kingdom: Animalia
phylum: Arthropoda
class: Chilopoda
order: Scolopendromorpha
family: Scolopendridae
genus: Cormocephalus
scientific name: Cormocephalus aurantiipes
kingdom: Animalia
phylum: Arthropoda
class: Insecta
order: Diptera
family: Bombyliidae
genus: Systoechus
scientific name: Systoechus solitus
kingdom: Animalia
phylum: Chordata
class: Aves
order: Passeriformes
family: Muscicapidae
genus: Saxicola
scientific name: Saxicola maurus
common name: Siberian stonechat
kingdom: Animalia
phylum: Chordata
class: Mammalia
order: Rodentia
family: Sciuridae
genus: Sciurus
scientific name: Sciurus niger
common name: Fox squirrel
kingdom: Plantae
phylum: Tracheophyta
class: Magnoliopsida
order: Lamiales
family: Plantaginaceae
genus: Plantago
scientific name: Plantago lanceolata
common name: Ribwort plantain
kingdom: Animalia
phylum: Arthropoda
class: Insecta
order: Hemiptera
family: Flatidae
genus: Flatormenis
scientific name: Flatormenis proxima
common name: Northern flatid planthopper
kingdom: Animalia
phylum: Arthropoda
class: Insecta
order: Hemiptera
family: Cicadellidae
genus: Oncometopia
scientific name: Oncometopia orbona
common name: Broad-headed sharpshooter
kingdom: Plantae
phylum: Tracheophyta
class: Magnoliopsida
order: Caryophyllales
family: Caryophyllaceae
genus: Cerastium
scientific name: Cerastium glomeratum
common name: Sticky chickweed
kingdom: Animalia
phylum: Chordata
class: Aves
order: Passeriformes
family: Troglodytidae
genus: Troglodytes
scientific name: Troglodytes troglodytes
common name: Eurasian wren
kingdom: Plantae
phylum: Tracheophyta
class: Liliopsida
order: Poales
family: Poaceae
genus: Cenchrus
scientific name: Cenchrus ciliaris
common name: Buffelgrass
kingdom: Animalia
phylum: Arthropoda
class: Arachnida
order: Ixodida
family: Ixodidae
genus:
++++
# WORK TO BE COMPLETED
Set out every line of the rows above as a numbered list, skipping any blank lines.

# EXPECTED ANSWER
1. kingdom: Animalia
2. phylum: Arthropoda
3. class: Chilopoda
4. order: Scolopendromorpha
5. family: Scolopendridae
6. genus: Cormocephalus
7. scientific name: Cormocephalus aurantiipes
8. kingdom: Animalia
9. phylum: Arthropoda
10. class: Insecta
11. order: Diptera
12. family: Bombyliidae
13. genus: Systoechus
14. scientific name: Systoechus solitus
15. kingdom: Animalia
16. phylum: Chordata
17. class: Aves
18. order: Passeriformes
19. family: Muscicapidae
20. genus: Saxicola
21. scientific name: Saxicola maurus
22. common name: Siberian stonechat
23. kingdom: Animalia
24. phylum: Chordata
25. class: Mammalia
26. order: Rodentia
27. family: Sciuridae
28. genus: Sciurus
29. scientific name: Sciurus niger
30. common name: Fox squirrel
31. kingdom: Plantae
32. phylum: Tracheophyta
33. class: Magnoliopsida
34. order: Lamiales
35. family: Plantaginaceae
36. genus: Plantago
37. scientific name: Plantago lanceolata
38. common name: Ribwort plantain
39. kingdom: Animalia
40. phylum: Arthropoda
41. class: Insecta
42. order: Hemiptera
43. family: Flatidae
44. genus: Flatormenis
45. scientific name: Flatormenis proxima
46. common name: Northern flatid planthopper
47. kingdom: Animalia
48. phylum: Arthropoda
49. class: Insecta
50. order: Hemiptera
51. family: Cicadellidae
52. genus: Oncometopia
53. scientific name: Oncometopia orbona
54. common name: Broad-headed sharpshooter
55. kingdom: Plantae
56. phylum: Tracheophyta
57. class: Magnoliopsida
58. order: Caryophyllales
59. family: Caryophyllaceae
60. genus: Cerastium
61. scientific name: Cerastium glomeratum
62. common name: Sticky chickweed
63. kingdom: Animalia
64. phylum: Chordata
65. class: Aves
66. order: Passeriformes
67. family: Troglodytidae
68. genus: Troglodytes
69. scientific name: Troglodytes troglodytes
70. common name: Eurasian wren
71. kingdom: Plantae
72. phylum: Tracheophyta
73. class: Liliopsida
74. order: Poales
75. family: Poaceae
76. genus: Cenchrus
77. scientific name: Cenchrus ciliaris
78. common name: Buffelgrass
79. kingdom: Animalia
80. phylum: Arthropoda
81. class: Arachnida
82. order: Ixodida
83. family: Ixodidae
84. genus:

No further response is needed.